Real-time imaging reveals radiation-induced intratumor apoptosis via nutrient and oxygen deprivation following vascular damage.

Abstract

Radiotherapy exerts significant effects on the tumor microenvironment. Radiation is known to induce direct tumor cell death through intrinsic factors (e.g., DNA repair activity and p53-mediated radiation sensitivity). It also induces indirect cell death by altering the tumor microenvironment. However, current knowledge is based on indirect evidence. We focused on apoptosis, a form of cell death, to elucidate the mechanisms underlying radiation-induced apoptosis in tumors. Using apoptosis-imaging cells and real-time imaging technology, we investigated the pathways involved in radiation-induced apoptosis in the tumor environment and found that the mechanism triggering early apoptosis following X-ray exposure involves minimal participation of the immune system.

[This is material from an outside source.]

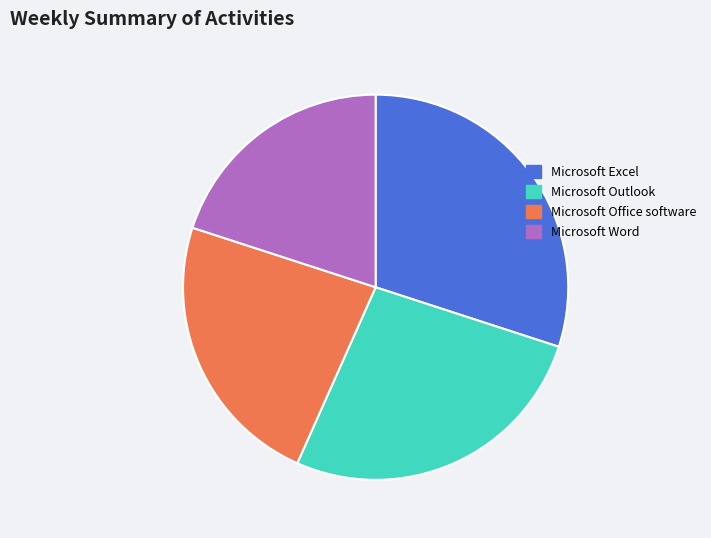

Rank the categories by value from lowest to highest.

Microsoft Word, Microsoft Office software, Microsoft Outlook, Microsoft Excel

Furthermore, we demonstrated that apoptosis in tumors is an indirect form of cell death as well, primarily driven by radiation-induced damage to the tumor vasculature, which leads to reduced blood flow, resulting in nutrient and oxygen deprivation within cancerous tissue, which induces apoptosis. The presence of nutrient deprivation and hypoxia, mediated by tumor vascular damage, suggests the possibility of inducing not only apoptosis but also other forms of cell death (e.g., autophagic cell death and necrosis-like cell death) based on these mechanisms. These pathways provide valuable insights for the development of more effective radiotherapy strategies.